Records provided
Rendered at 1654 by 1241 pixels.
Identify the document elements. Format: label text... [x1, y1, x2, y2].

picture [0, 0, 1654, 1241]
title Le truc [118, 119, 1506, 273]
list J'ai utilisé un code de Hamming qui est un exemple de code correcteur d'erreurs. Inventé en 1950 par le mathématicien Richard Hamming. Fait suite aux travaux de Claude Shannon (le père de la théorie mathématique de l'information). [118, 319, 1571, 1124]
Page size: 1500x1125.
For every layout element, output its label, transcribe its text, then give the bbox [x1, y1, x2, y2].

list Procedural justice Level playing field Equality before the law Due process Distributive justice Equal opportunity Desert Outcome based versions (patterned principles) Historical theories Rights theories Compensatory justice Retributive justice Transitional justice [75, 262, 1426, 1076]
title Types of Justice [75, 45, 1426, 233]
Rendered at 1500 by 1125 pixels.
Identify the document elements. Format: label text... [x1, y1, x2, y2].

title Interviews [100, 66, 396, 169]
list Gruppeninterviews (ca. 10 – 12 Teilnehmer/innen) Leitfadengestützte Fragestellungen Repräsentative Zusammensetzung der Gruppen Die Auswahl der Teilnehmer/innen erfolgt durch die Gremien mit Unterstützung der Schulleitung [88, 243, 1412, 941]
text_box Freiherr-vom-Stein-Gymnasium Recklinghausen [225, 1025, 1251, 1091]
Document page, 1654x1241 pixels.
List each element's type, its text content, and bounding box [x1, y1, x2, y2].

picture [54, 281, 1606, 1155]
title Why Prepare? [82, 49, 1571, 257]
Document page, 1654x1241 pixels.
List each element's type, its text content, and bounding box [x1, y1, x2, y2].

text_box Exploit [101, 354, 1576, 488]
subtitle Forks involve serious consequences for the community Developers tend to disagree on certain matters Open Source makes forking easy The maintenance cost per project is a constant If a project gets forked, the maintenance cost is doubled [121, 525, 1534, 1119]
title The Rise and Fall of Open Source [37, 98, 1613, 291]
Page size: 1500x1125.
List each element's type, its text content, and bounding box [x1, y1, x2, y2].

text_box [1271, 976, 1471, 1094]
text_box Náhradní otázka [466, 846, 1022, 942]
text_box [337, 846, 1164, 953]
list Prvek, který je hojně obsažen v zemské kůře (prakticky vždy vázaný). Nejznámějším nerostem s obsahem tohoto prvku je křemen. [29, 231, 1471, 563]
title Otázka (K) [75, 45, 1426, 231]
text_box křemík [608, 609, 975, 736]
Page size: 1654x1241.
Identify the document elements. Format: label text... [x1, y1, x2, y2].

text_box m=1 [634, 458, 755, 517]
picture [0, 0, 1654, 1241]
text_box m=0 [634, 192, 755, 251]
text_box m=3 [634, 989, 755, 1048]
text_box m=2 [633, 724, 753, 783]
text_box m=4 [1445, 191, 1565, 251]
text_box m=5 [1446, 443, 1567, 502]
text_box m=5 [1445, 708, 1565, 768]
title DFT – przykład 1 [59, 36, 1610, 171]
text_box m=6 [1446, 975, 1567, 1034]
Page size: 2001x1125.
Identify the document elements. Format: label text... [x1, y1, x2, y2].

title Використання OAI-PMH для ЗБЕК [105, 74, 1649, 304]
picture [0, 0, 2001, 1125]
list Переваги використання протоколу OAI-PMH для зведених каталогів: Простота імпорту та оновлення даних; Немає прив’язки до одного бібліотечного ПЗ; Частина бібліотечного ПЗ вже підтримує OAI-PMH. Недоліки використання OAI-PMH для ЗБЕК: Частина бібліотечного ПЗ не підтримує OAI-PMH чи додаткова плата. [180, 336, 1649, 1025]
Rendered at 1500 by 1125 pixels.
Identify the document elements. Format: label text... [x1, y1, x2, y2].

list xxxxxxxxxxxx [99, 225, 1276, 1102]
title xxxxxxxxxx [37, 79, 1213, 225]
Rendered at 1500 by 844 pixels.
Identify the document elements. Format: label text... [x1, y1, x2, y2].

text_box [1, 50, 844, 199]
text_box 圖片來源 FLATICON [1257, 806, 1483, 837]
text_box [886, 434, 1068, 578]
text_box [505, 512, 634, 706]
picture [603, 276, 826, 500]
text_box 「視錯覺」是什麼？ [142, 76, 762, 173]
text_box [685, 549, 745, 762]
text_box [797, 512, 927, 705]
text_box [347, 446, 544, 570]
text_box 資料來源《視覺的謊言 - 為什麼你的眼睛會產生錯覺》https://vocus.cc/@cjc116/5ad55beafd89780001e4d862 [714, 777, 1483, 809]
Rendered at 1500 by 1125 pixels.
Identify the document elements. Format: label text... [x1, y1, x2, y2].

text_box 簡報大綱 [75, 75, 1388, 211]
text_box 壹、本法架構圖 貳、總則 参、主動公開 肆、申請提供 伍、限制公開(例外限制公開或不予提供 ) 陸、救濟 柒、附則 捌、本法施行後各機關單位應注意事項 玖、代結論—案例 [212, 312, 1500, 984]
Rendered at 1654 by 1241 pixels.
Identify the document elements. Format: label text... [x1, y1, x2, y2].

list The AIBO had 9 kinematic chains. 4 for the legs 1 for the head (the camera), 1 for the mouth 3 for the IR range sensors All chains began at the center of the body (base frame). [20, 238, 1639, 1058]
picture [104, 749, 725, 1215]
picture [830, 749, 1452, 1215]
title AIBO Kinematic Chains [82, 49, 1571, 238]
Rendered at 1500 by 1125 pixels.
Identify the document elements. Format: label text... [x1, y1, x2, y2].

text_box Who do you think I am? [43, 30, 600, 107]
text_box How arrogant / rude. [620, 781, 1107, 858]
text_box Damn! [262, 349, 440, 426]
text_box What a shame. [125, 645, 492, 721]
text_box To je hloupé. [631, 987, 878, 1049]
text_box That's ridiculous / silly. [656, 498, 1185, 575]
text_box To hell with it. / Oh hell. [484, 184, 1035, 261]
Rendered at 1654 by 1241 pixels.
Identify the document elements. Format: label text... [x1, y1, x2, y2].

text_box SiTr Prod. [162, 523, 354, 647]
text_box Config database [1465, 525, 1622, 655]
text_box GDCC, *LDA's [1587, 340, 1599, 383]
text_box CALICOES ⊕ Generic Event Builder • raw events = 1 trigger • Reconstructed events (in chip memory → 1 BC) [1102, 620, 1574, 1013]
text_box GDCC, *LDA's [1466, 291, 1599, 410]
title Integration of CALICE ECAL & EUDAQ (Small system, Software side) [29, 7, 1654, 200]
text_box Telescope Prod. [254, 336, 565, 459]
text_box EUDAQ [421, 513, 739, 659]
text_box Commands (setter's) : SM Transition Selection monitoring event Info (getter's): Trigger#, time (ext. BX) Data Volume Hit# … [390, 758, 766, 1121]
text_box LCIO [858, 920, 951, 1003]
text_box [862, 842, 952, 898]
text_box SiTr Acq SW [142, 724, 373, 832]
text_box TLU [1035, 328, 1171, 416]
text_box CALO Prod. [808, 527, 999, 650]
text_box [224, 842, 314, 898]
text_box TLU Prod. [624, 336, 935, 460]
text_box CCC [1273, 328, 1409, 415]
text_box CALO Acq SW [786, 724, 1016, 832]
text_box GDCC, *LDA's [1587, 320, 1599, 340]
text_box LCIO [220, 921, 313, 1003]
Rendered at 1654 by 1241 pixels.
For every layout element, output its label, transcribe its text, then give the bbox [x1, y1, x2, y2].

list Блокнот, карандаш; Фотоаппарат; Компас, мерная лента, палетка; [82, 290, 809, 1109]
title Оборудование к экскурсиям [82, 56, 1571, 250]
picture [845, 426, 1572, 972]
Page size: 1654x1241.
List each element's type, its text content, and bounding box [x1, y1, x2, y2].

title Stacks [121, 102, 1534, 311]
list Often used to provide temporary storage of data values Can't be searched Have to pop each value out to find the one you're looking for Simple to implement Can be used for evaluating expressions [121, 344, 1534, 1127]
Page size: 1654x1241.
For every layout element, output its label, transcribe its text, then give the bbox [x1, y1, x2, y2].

Written instruction
Extract the lines from the start of the records up to and including the line with "title Le truc [118, 119, 1506, 273]", and copy them without changes.

Response to this task
Rendered at 1654 by 1241 pixels.
Identify the document elements. Format: label text... [x1, y1, x2, y2].

picture [0, 0, 1654, 1241]
title Le truc [118, 119, 1506, 273]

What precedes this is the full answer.